Zahlen, Namen, Fakten besser behalten
Trainieren Sie Ihr Gedächtnis!
Tipp 3: Weg von Klischees
Wer sich Dinge merken will, muss sich von Standardannahmen und Klischees lösen und das Besondere suchen. Denn unser Gehirn neigt dazu, in Symbolen zu denken.
Kleiner Test: Zeichnen Sie auf die Schnelle ein Haus.
Die meisten Menschen bringen ein Quadrat mit einem Dreieck darüber zu Papier – selbst wenn kein Haus der Welt so aussieht. Das Symbol allerdings ist fest verankert.
Ein zweites Beispiel: Fast alle Bankräuber werden als etwa 1,80 Meter große Jeansträger beschrieben.
Wie Sie sich Namen und Gesichter merken:
Wer sich Menschen einprägen möchte, muss auf Kleinigkeiten achten. Besondere Verhaltensweisen, ein spezielles äußeres Merkmal wie eine Narbe.
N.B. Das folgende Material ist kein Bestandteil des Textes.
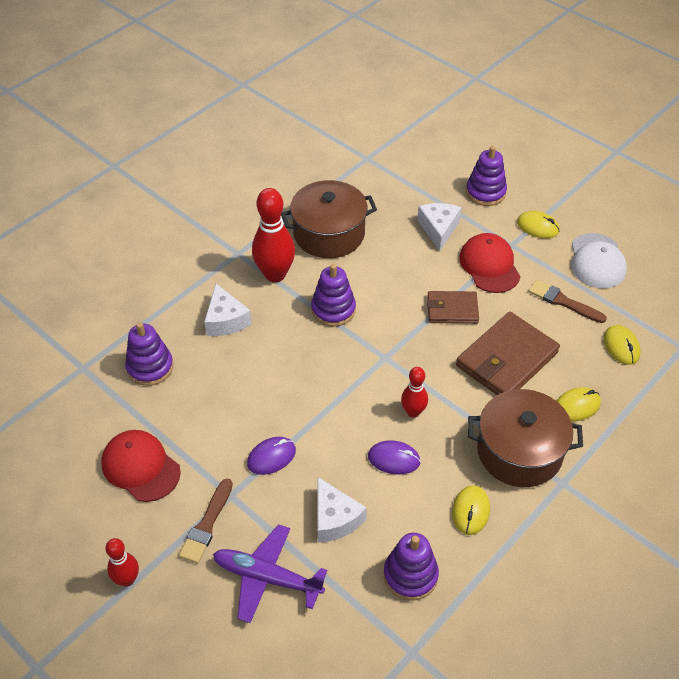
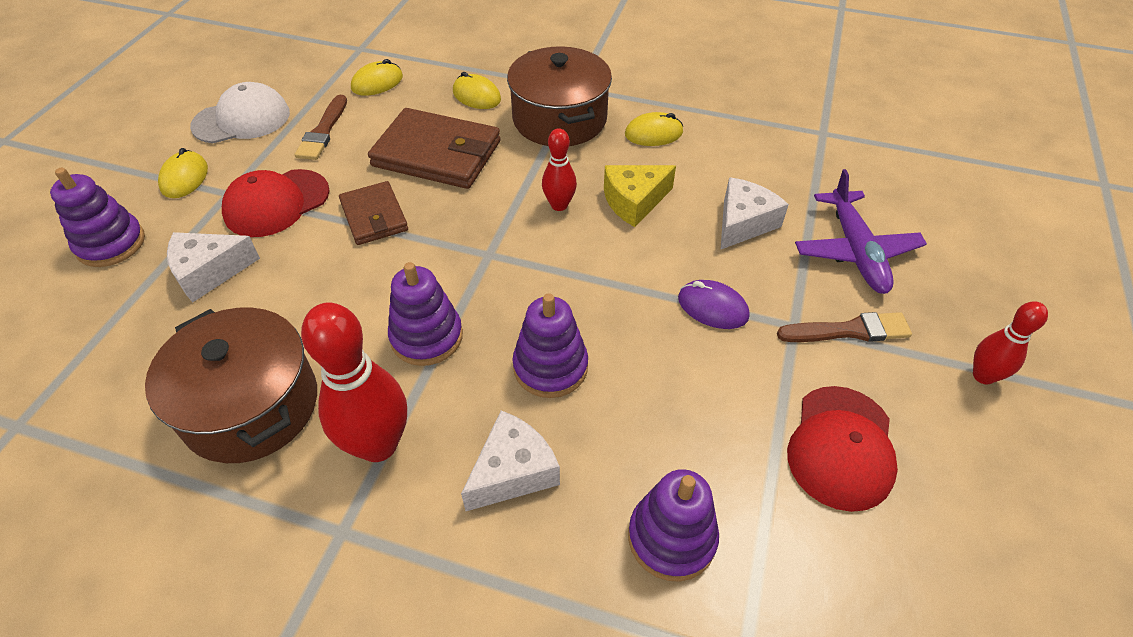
camera: 115 degrees left, 0 degrees up
(394, 459) = (634, 201): purple mouse -> yellow cheese
(410, 575) = (754, 153): purple stacking toy -> purple stacking toy (550, 367)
Im zweiten Schritt bringen Sie Namen und Person zusammen. Fast jeder Name hat eine Bedeutung, die es Ihnen ermöglicht, sich eine Eselsbrücke zu bauen. Sehr typisch sind Berufsbezeichnungen wie Müller.
Bauen Sie Ihre Eselsbrücke in so dramatischen Bildern wie möglich.
Beispiel: Sie lernen einen Menschen namens Schrammseis kennen. Vielleicht entdecken Sie eine Narbe in seinem Gesicht? Stellen Sie sich vor, wie dieser Mensch beim Eislaufen so richtig zu Boden gekracht ist – und als Folge die beobachtete Narbe oder Schramme davongetragen hat. Ihr Gehirn wird dieses starke Bild behalten. Ihr Gegenüber muss davon nichts wissen.
Wer in der Lage ist, sich Menschen so einzuprägen, kann gleich von zwei Vorteilen profitieren: Wir alle werden gerne mit Namen angeredet. Außerdem wird Aufmerksamkeit dieser Art mit Intelligenz gleichgesetzt und entsprechend honoriert.
"Selbst wenn Miss Marple als blitzgescheit gilt, hat eine gute Merkfähigkeit streng genommen nichts mit Intelligenz zu tun", sagt Bien.